I pull on his shirt sleeve. “Let me see.”

He points to his arm. “It’s ugly. Why are you doing this to yourself? I don’t understand why this is important to you.”

I’ve thought about this for a long time, and I’m hoping it doesn’t sound silly. I lift my shoulders. “I don’t know how to explain it. I think about you all the time, Kanan. I know I shouldn’t, but I think my dad is right—at least for me. We do have an unbreakable bond, and ever since the accident, I’ve worried about you. I worried if you’d be okay or not. I’ve worried if you’d eventually lose your arm or if you’d be in pain for the rest of your life. I’ve worried if you were able to move on. I guess just seeing it, knowing you're okay, will give me some kind of relief.”

He’s just staring at me, and I force myself to look away. “I’m sorry. It sounds dumb, doesn’t it?”

His voice is gruff and filled with emotion. “You’ve been worried about me?”

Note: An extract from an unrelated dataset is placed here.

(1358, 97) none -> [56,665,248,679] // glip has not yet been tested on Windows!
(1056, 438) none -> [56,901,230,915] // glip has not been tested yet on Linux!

I gasp in surprise. “You didn’t know?”

He shakes his head. “How would I know?”

I’m not going to lie to him, so I try to get the conversation back on course. “Will you show me or not? If it makes you uncomfortable…”

I let my voice trail off. I told him what I wanted—what I needed. Now what he does with it is up to him.

CHAPTER 7

KANAN

It kills me knowing she’s worried about me. I’ve tried to keep my distance from her since that kiss. I kept tabs on her, but I did it from a distance because I didn’t trust myself being near her. I had fought the attraction I had for her, knowing she was off limits, but that kiss tested me.

I had already let Randall down. No one has put it together that I’m the reason he died. But I did, and I live with that knowledge every day. And then I kiss his daughter at his funeral. I’m probably the worst kind of human.